More Really Strange/Weird Movies
- El Topo (1970) director Alejandro Jodorowsky’s surreal and violent quasi-Western is widely heralded as the film that began the “midnight movie” craze of the 1970s.
- Being John Malkovich (1999) directed by Spike Jonze, and starring — you guessed it — John Malkovich, this is often put on lists like this as a default weird film. It’s also generally speaking quite a good movie that got several Academy Award nominations.
- Forbidden Zone (1982) is an absurdist musical with a cult following and radically bizarre set of characters.
- Crash (1995) a controversial David Cronenberg drama about a group of people with symphorophilia, a paraphilia that involves becoming aroused from disasters like a car crash.
- Donnie Darko (2001) a high-school student (Jake Gyllenhaal) is haunted by a six-foot rabbit that only he is able to see.
- I’m a Cyborg, But That’s OK (2006) a young Korean woman is sent to an asylum after she declares that she is a cyborg rather than a human being.

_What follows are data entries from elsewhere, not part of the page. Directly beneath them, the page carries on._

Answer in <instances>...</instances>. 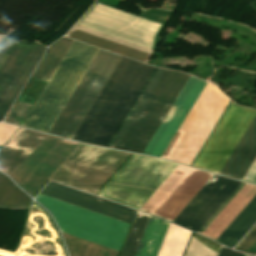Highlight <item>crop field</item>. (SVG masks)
I'll return each mask as SVG.
<instances>
[{
    "mask_svg": "<svg viewBox=\"0 0 256 256\" xmlns=\"http://www.w3.org/2000/svg\"><path fill=\"white\" fill-rule=\"evenodd\" d=\"M154 70L121 57L72 139L107 146Z\"/></svg>",
    "mask_w": 256,
    "mask_h": 256,
    "instance_id": "obj_1",
    "label": "crop field"
},
{
    "mask_svg": "<svg viewBox=\"0 0 256 256\" xmlns=\"http://www.w3.org/2000/svg\"><path fill=\"white\" fill-rule=\"evenodd\" d=\"M256 110L232 102L193 167L219 174ZM256 159V116L223 167L220 174L243 180Z\"/></svg>",
    "mask_w": 256,
    "mask_h": 256,
    "instance_id": "obj_2",
    "label": "crop field"
},
{
    "mask_svg": "<svg viewBox=\"0 0 256 256\" xmlns=\"http://www.w3.org/2000/svg\"><path fill=\"white\" fill-rule=\"evenodd\" d=\"M188 78L157 69L110 147L142 153Z\"/></svg>",
    "mask_w": 256,
    "mask_h": 256,
    "instance_id": "obj_3",
    "label": "crop field"
},
{
    "mask_svg": "<svg viewBox=\"0 0 256 256\" xmlns=\"http://www.w3.org/2000/svg\"><path fill=\"white\" fill-rule=\"evenodd\" d=\"M98 50L73 41L22 126L48 132Z\"/></svg>",
    "mask_w": 256,
    "mask_h": 256,
    "instance_id": "obj_4",
    "label": "crop field"
},
{
    "mask_svg": "<svg viewBox=\"0 0 256 256\" xmlns=\"http://www.w3.org/2000/svg\"><path fill=\"white\" fill-rule=\"evenodd\" d=\"M229 101L207 83L162 158L190 165Z\"/></svg>",
    "mask_w": 256,
    "mask_h": 256,
    "instance_id": "obj_5",
    "label": "crop field"
},
{
    "mask_svg": "<svg viewBox=\"0 0 256 256\" xmlns=\"http://www.w3.org/2000/svg\"><path fill=\"white\" fill-rule=\"evenodd\" d=\"M36 199L53 213L61 231L120 250L129 224L40 194Z\"/></svg>",
    "mask_w": 256,
    "mask_h": 256,
    "instance_id": "obj_6",
    "label": "crop field"
},
{
    "mask_svg": "<svg viewBox=\"0 0 256 256\" xmlns=\"http://www.w3.org/2000/svg\"><path fill=\"white\" fill-rule=\"evenodd\" d=\"M161 161L163 160L133 154L102 189L108 192L105 198L139 210L177 166L163 161L172 165L167 173L163 175L153 171Z\"/></svg>",
    "mask_w": 256,
    "mask_h": 256,
    "instance_id": "obj_7",
    "label": "crop field"
},
{
    "mask_svg": "<svg viewBox=\"0 0 256 256\" xmlns=\"http://www.w3.org/2000/svg\"><path fill=\"white\" fill-rule=\"evenodd\" d=\"M120 56L100 50L75 92L49 131L71 138Z\"/></svg>",
    "mask_w": 256,
    "mask_h": 256,
    "instance_id": "obj_8",
    "label": "crop field"
},
{
    "mask_svg": "<svg viewBox=\"0 0 256 256\" xmlns=\"http://www.w3.org/2000/svg\"><path fill=\"white\" fill-rule=\"evenodd\" d=\"M212 176L178 165L140 211L172 222Z\"/></svg>",
    "mask_w": 256,
    "mask_h": 256,
    "instance_id": "obj_9",
    "label": "crop field"
},
{
    "mask_svg": "<svg viewBox=\"0 0 256 256\" xmlns=\"http://www.w3.org/2000/svg\"><path fill=\"white\" fill-rule=\"evenodd\" d=\"M78 23L150 49L163 28V25L96 3Z\"/></svg>",
    "mask_w": 256,
    "mask_h": 256,
    "instance_id": "obj_10",
    "label": "crop field"
},
{
    "mask_svg": "<svg viewBox=\"0 0 256 256\" xmlns=\"http://www.w3.org/2000/svg\"><path fill=\"white\" fill-rule=\"evenodd\" d=\"M46 47L33 43H16L0 68V121L4 118L15 98L33 72Z\"/></svg>",
    "mask_w": 256,
    "mask_h": 256,
    "instance_id": "obj_11",
    "label": "crop field"
},
{
    "mask_svg": "<svg viewBox=\"0 0 256 256\" xmlns=\"http://www.w3.org/2000/svg\"><path fill=\"white\" fill-rule=\"evenodd\" d=\"M240 184L214 175L173 223L198 233Z\"/></svg>",
    "mask_w": 256,
    "mask_h": 256,
    "instance_id": "obj_12",
    "label": "crop field"
},
{
    "mask_svg": "<svg viewBox=\"0 0 256 256\" xmlns=\"http://www.w3.org/2000/svg\"><path fill=\"white\" fill-rule=\"evenodd\" d=\"M206 82L190 76L164 121L143 151L144 154L161 157Z\"/></svg>",
    "mask_w": 256,
    "mask_h": 256,
    "instance_id": "obj_13",
    "label": "crop field"
},
{
    "mask_svg": "<svg viewBox=\"0 0 256 256\" xmlns=\"http://www.w3.org/2000/svg\"><path fill=\"white\" fill-rule=\"evenodd\" d=\"M40 194L85 208L87 210L131 223L134 210L102 198L72 189L70 187L49 182Z\"/></svg>",
    "mask_w": 256,
    "mask_h": 256,
    "instance_id": "obj_14",
    "label": "crop field"
},
{
    "mask_svg": "<svg viewBox=\"0 0 256 256\" xmlns=\"http://www.w3.org/2000/svg\"><path fill=\"white\" fill-rule=\"evenodd\" d=\"M66 36L107 49L109 51L147 62L152 50L76 24Z\"/></svg>",
    "mask_w": 256,
    "mask_h": 256,
    "instance_id": "obj_15",
    "label": "crop field"
},
{
    "mask_svg": "<svg viewBox=\"0 0 256 256\" xmlns=\"http://www.w3.org/2000/svg\"><path fill=\"white\" fill-rule=\"evenodd\" d=\"M45 136L20 128L0 150V165L10 167L6 173L11 175Z\"/></svg>",
    "mask_w": 256,
    "mask_h": 256,
    "instance_id": "obj_16",
    "label": "crop field"
},
{
    "mask_svg": "<svg viewBox=\"0 0 256 256\" xmlns=\"http://www.w3.org/2000/svg\"><path fill=\"white\" fill-rule=\"evenodd\" d=\"M256 222V195L221 233L216 241L233 248Z\"/></svg>",
    "mask_w": 256,
    "mask_h": 256,
    "instance_id": "obj_17",
    "label": "crop field"
},
{
    "mask_svg": "<svg viewBox=\"0 0 256 256\" xmlns=\"http://www.w3.org/2000/svg\"><path fill=\"white\" fill-rule=\"evenodd\" d=\"M168 224L150 216L135 256H156Z\"/></svg>",
    "mask_w": 256,
    "mask_h": 256,
    "instance_id": "obj_18",
    "label": "crop field"
},
{
    "mask_svg": "<svg viewBox=\"0 0 256 256\" xmlns=\"http://www.w3.org/2000/svg\"><path fill=\"white\" fill-rule=\"evenodd\" d=\"M190 233L170 223L157 256H182Z\"/></svg>",
    "mask_w": 256,
    "mask_h": 256,
    "instance_id": "obj_19",
    "label": "crop field"
},
{
    "mask_svg": "<svg viewBox=\"0 0 256 256\" xmlns=\"http://www.w3.org/2000/svg\"><path fill=\"white\" fill-rule=\"evenodd\" d=\"M71 43L72 40L66 37H63L54 43L39 69L35 73L34 78L48 81Z\"/></svg>",
    "mask_w": 256,
    "mask_h": 256,
    "instance_id": "obj_20",
    "label": "crop field"
},
{
    "mask_svg": "<svg viewBox=\"0 0 256 256\" xmlns=\"http://www.w3.org/2000/svg\"><path fill=\"white\" fill-rule=\"evenodd\" d=\"M31 199L0 173V206L25 208Z\"/></svg>",
    "mask_w": 256,
    "mask_h": 256,
    "instance_id": "obj_21",
    "label": "crop field"
},
{
    "mask_svg": "<svg viewBox=\"0 0 256 256\" xmlns=\"http://www.w3.org/2000/svg\"><path fill=\"white\" fill-rule=\"evenodd\" d=\"M148 217V215L137 213L121 256H134Z\"/></svg>",
    "mask_w": 256,
    "mask_h": 256,
    "instance_id": "obj_22",
    "label": "crop field"
},
{
    "mask_svg": "<svg viewBox=\"0 0 256 256\" xmlns=\"http://www.w3.org/2000/svg\"><path fill=\"white\" fill-rule=\"evenodd\" d=\"M31 108H32V105L18 102L13 112L7 119V122L21 125V123L23 122V120L25 119L26 115L28 114Z\"/></svg>",
    "mask_w": 256,
    "mask_h": 256,
    "instance_id": "obj_23",
    "label": "crop field"
},
{
    "mask_svg": "<svg viewBox=\"0 0 256 256\" xmlns=\"http://www.w3.org/2000/svg\"><path fill=\"white\" fill-rule=\"evenodd\" d=\"M200 247H201V243L196 239L191 238V241L189 243L185 256H198ZM199 256H217V253L209 250L204 245H202Z\"/></svg>",
    "mask_w": 256,
    "mask_h": 256,
    "instance_id": "obj_24",
    "label": "crop field"
},
{
    "mask_svg": "<svg viewBox=\"0 0 256 256\" xmlns=\"http://www.w3.org/2000/svg\"><path fill=\"white\" fill-rule=\"evenodd\" d=\"M15 43L16 42L9 40L5 37L2 40V42L0 44V67L3 64V62L5 61L6 57L10 53V51L12 50Z\"/></svg>",
    "mask_w": 256,
    "mask_h": 256,
    "instance_id": "obj_25",
    "label": "crop field"
},
{
    "mask_svg": "<svg viewBox=\"0 0 256 256\" xmlns=\"http://www.w3.org/2000/svg\"><path fill=\"white\" fill-rule=\"evenodd\" d=\"M17 129L18 127L0 123V145H3Z\"/></svg>",
    "mask_w": 256,
    "mask_h": 256,
    "instance_id": "obj_26",
    "label": "crop field"
},
{
    "mask_svg": "<svg viewBox=\"0 0 256 256\" xmlns=\"http://www.w3.org/2000/svg\"><path fill=\"white\" fill-rule=\"evenodd\" d=\"M255 241H256V227L241 242V244L238 246V248L248 250ZM249 250L256 252V242L252 245V247Z\"/></svg>",
    "mask_w": 256,
    "mask_h": 256,
    "instance_id": "obj_27",
    "label": "crop field"
},
{
    "mask_svg": "<svg viewBox=\"0 0 256 256\" xmlns=\"http://www.w3.org/2000/svg\"><path fill=\"white\" fill-rule=\"evenodd\" d=\"M244 180H248V181L256 183V160H255L254 164L252 165V167L250 168L247 175L245 176Z\"/></svg>",
    "mask_w": 256,
    "mask_h": 256,
    "instance_id": "obj_28",
    "label": "crop field"
},
{
    "mask_svg": "<svg viewBox=\"0 0 256 256\" xmlns=\"http://www.w3.org/2000/svg\"><path fill=\"white\" fill-rule=\"evenodd\" d=\"M244 185L242 183L239 188L232 194V196L224 203V205L217 211V213L209 220V222L202 228V230L199 232L201 234L204 229L211 223V221L219 214V212L226 206V204L234 197V195L241 189V187Z\"/></svg>",
    "mask_w": 256,
    "mask_h": 256,
    "instance_id": "obj_29",
    "label": "crop field"
},
{
    "mask_svg": "<svg viewBox=\"0 0 256 256\" xmlns=\"http://www.w3.org/2000/svg\"><path fill=\"white\" fill-rule=\"evenodd\" d=\"M243 254L234 252L224 246H221L218 256H242Z\"/></svg>",
    "mask_w": 256,
    "mask_h": 256,
    "instance_id": "obj_30",
    "label": "crop field"
},
{
    "mask_svg": "<svg viewBox=\"0 0 256 256\" xmlns=\"http://www.w3.org/2000/svg\"><path fill=\"white\" fill-rule=\"evenodd\" d=\"M243 256H249V255H245V254H244Z\"/></svg>",
    "mask_w": 256,
    "mask_h": 256,
    "instance_id": "obj_31",
    "label": "crop field"
},
{
    "mask_svg": "<svg viewBox=\"0 0 256 256\" xmlns=\"http://www.w3.org/2000/svg\"><path fill=\"white\" fill-rule=\"evenodd\" d=\"M2 147H0V149H1Z\"/></svg>",
    "mask_w": 256,
    "mask_h": 256,
    "instance_id": "obj_32",
    "label": "crop field"
}]
</instances>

- Tropic Thunder (2008) one film critic described watching this film as being like “getting mugged by a clown,” and as far as plot goes, this Ben Stiller film is very meta.
- Trash Humpers (2009) maestro of weirdness Harmony Korine directed this film about elderly voyeurs.
- Dogtooth (2009) a pair of parents keep their three children completely cloistered from the outside world.
- Enter The Void (2009) what would a roundup of strange movies be without one from French director Gaspar Noé? Flashing lights, violence, trippy visuals, and a dizzying occult plot make this a default film for cinephiles looking for a mind-bending movie.
- River of Fundament (2014) in our list of the most disturbing movies ever made, we ranked Matthew Barney’s River of Fundament number one. It is a strange, strange movie.
- Sorry to Bother You (2018) is one of the more interesting and provocative surrealist films of the 2010s.
- Midsommar (2019) is a strange movie from Ari Aster that subverts many expectations of what people come to expect from the horror genre.
- Fried Barry (2020) this Shudder Original is marketed as the R-rated version of E.T. the Extra-Terrestrial and is a truly bizarre cinematic experience.
- We’re All Going to the World’s Fair (2021) is a weird film about the horrors of growing up and internet culture, shot from an almost found-footage-esque way.